If you turn on Fox News, you won’t see or hear much about Pete Hegseth, the longtime Fox anchor turned Trump nominee to lead the Department of Defense.
While Hegseth has been publicly excoriated this month for allegations of rape, sexual harassment, and misconduct and repeated drunkenness on the job, his former employer is trying its best to look the other way.
CNN analyst Brian Stelter reported that the conservative media hegemon that employed Hegseth for more than 10 years has yet to discuss the multiple allegations that its former employee is embroiled in, according to SnapStream and TVEyes database searches.
“What’s a media outlet supposed to do when its longtime host is picked to run the Pentagon, and then a series of eyebrow-raising news stories trigger doubts about his appointment?” Stelter inquired on X. “If you’re Fox News, evidently, you just pretend the stories don’t exist.”

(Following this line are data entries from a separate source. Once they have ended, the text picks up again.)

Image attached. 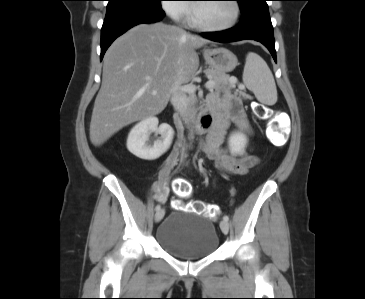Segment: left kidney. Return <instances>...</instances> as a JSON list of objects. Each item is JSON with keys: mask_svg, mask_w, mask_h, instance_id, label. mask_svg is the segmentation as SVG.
I'll use <instances>...</instances> for the list:
<instances>
[{"mask_svg": "<svg viewBox=\"0 0 365 299\" xmlns=\"http://www.w3.org/2000/svg\"><path fill=\"white\" fill-rule=\"evenodd\" d=\"M228 143L231 153L241 154L246 147L247 137L242 132H234L230 135Z\"/></svg>", "mask_w": 365, "mask_h": 299, "instance_id": "obj_1", "label": "left kidney"}]
</instances>
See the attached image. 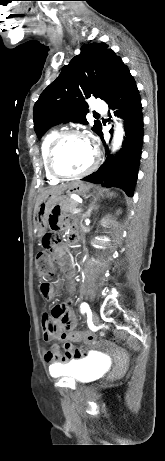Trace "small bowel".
I'll return each instance as SVG.
<instances>
[{
  "label": "small bowel",
  "mask_w": 165,
  "mask_h": 461,
  "mask_svg": "<svg viewBox=\"0 0 165 461\" xmlns=\"http://www.w3.org/2000/svg\"><path fill=\"white\" fill-rule=\"evenodd\" d=\"M64 209V204H53L51 206L52 214L48 215L49 222H60L62 219L63 222H66L67 225H69L71 228H74L75 224L72 221L73 218L76 219L77 217H73V214H62L61 216V213L64 211ZM65 252V245H58L53 249V254L60 260L63 258ZM61 264L63 268H65V263L62 262ZM60 284L65 286V289L69 295L73 294L74 287L71 281V276L68 273L64 274L63 278L60 280ZM57 287V283L42 281L40 283V293L45 300L51 301L56 296ZM57 305L60 308L59 316H54L52 311L50 314H43L42 316L43 339L46 342H50L55 339L90 342L87 338L90 333L79 332L75 330L76 320L71 309V301L67 300ZM71 358L72 356L67 354V352L62 353L61 347L58 344H54L48 351L45 352L46 362L50 364V367L53 371L58 373H62L64 368L63 363L70 360Z\"/></svg>",
  "instance_id": "1"
}]
</instances>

Stelter went on to note that there were multiple moments on Fox News programming in which Hegseth’s allegations were raised but then quickly objected to or moved on from.
“On Monday’s edition of Special Report, Chad Pergram said Hegseth’s confirmation ‘could be a problem’ because ‘he faces problems about his personal conduct.’ What problems? Pergram didn’t say. Neither has anyone else on Fox,” Stelter said.

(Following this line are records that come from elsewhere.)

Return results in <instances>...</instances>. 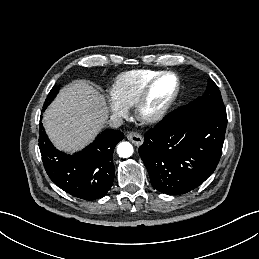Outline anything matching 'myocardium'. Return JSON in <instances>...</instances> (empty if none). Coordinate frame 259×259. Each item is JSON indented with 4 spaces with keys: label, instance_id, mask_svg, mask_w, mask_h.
<instances>
[{
    "label": "myocardium",
    "instance_id": "1",
    "mask_svg": "<svg viewBox=\"0 0 259 259\" xmlns=\"http://www.w3.org/2000/svg\"><path fill=\"white\" fill-rule=\"evenodd\" d=\"M166 76H172L175 78V89L171 97L155 112L151 114L145 113V105L148 100V97L150 95V92L153 88V86L162 78ZM180 79L178 75L173 71H161L157 75H155L152 79H150L142 91L140 92L139 96L137 97L135 103H134V114L137 120L144 124H153L156 122H159L164 118V116L167 114V112L170 110L174 102L176 101L179 92H180Z\"/></svg>",
    "mask_w": 259,
    "mask_h": 259
}]
</instances>
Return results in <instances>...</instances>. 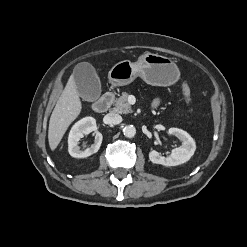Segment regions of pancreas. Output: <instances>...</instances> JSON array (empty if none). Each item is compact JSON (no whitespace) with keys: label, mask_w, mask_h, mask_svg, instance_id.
Here are the masks:
<instances>
[{"label":"pancreas","mask_w":247,"mask_h":247,"mask_svg":"<svg viewBox=\"0 0 247 247\" xmlns=\"http://www.w3.org/2000/svg\"><path fill=\"white\" fill-rule=\"evenodd\" d=\"M128 96L129 95L127 92H123L122 95L118 99H116L113 112L121 114H127L132 112L131 105L127 101Z\"/></svg>","instance_id":"1"}]
</instances>
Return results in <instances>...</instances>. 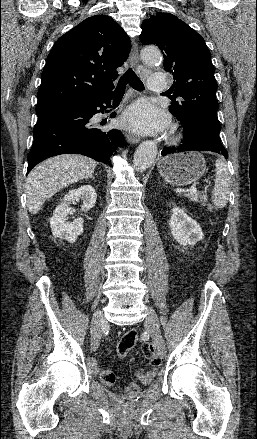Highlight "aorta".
Returning a JSON list of instances; mask_svg holds the SVG:
<instances>
[{
    "instance_id": "obj_1",
    "label": "aorta",
    "mask_w": 257,
    "mask_h": 439,
    "mask_svg": "<svg viewBox=\"0 0 257 439\" xmlns=\"http://www.w3.org/2000/svg\"><path fill=\"white\" fill-rule=\"evenodd\" d=\"M142 60L148 66H156L162 60L161 52L156 47H146L141 51ZM157 156V146L152 141L142 142L134 154V166L140 170L148 169Z\"/></svg>"
}]
</instances>
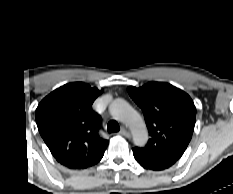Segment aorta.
<instances>
[{"mask_svg":"<svg viewBox=\"0 0 233 194\" xmlns=\"http://www.w3.org/2000/svg\"><path fill=\"white\" fill-rule=\"evenodd\" d=\"M111 110L123 123L129 126L136 145L142 146L147 142L148 131L142 117L125 100H115L111 104Z\"/></svg>","mask_w":233,"mask_h":194,"instance_id":"aorta-1","label":"aorta"}]
</instances>
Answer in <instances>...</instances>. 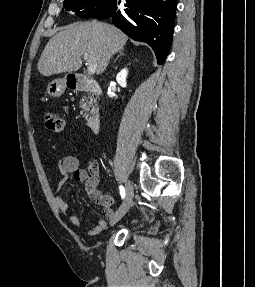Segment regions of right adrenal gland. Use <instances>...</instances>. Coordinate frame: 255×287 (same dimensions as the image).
I'll return each mask as SVG.
<instances>
[{"label": "right adrenal gland", "instance_id": "right-adrenal-gland-1", "mask_svg": "<svg viewBox=\"0 0 255 287\" xmlns=\"http://www.w3.org/2000/svg\"><path fill=\"white\" fill-rule=\"evenodd\" d=\"M120 56H126V54H124L123 50L122 52H119V56H117L116 60H114V64H116L118 58H120Z\"/></svg>", "mask_w": 255, "mask_h": 287}]
</instances>
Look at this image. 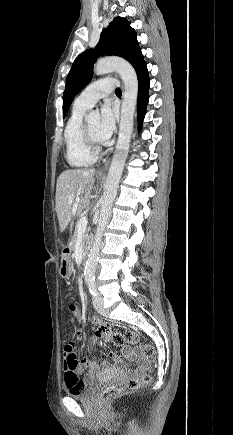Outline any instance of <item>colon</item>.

This lack of coverage is a blatant attempt at damage control from one of the most biased media conglomerates we have. Hegseth’s team has described the allegations as “outlandish.” Their impact on his nomination remains to be seen.
Many of Donald Trump’s Cabinet nominees are so underqualified for their positions that authoritarianism scholars have called them “anti-qualified.” But what they lack in relevant experience is substituted by something that Trump values far more: fealty.
With dozens of nominees lined up to lead different agencies, extreme loyalty stands as the one common denominator between whose careers live and die under the MAGA leader’s second term.
Among them stand five billionaires, including Elon Musk and Vivek Ramaswamy, both of whom Trump has tapped to lead something he calls the Department of Government Efficiency. Trump’s choice for treasury secretary, hedge fund manager Scott Bessent, was also one of his major campaign donors.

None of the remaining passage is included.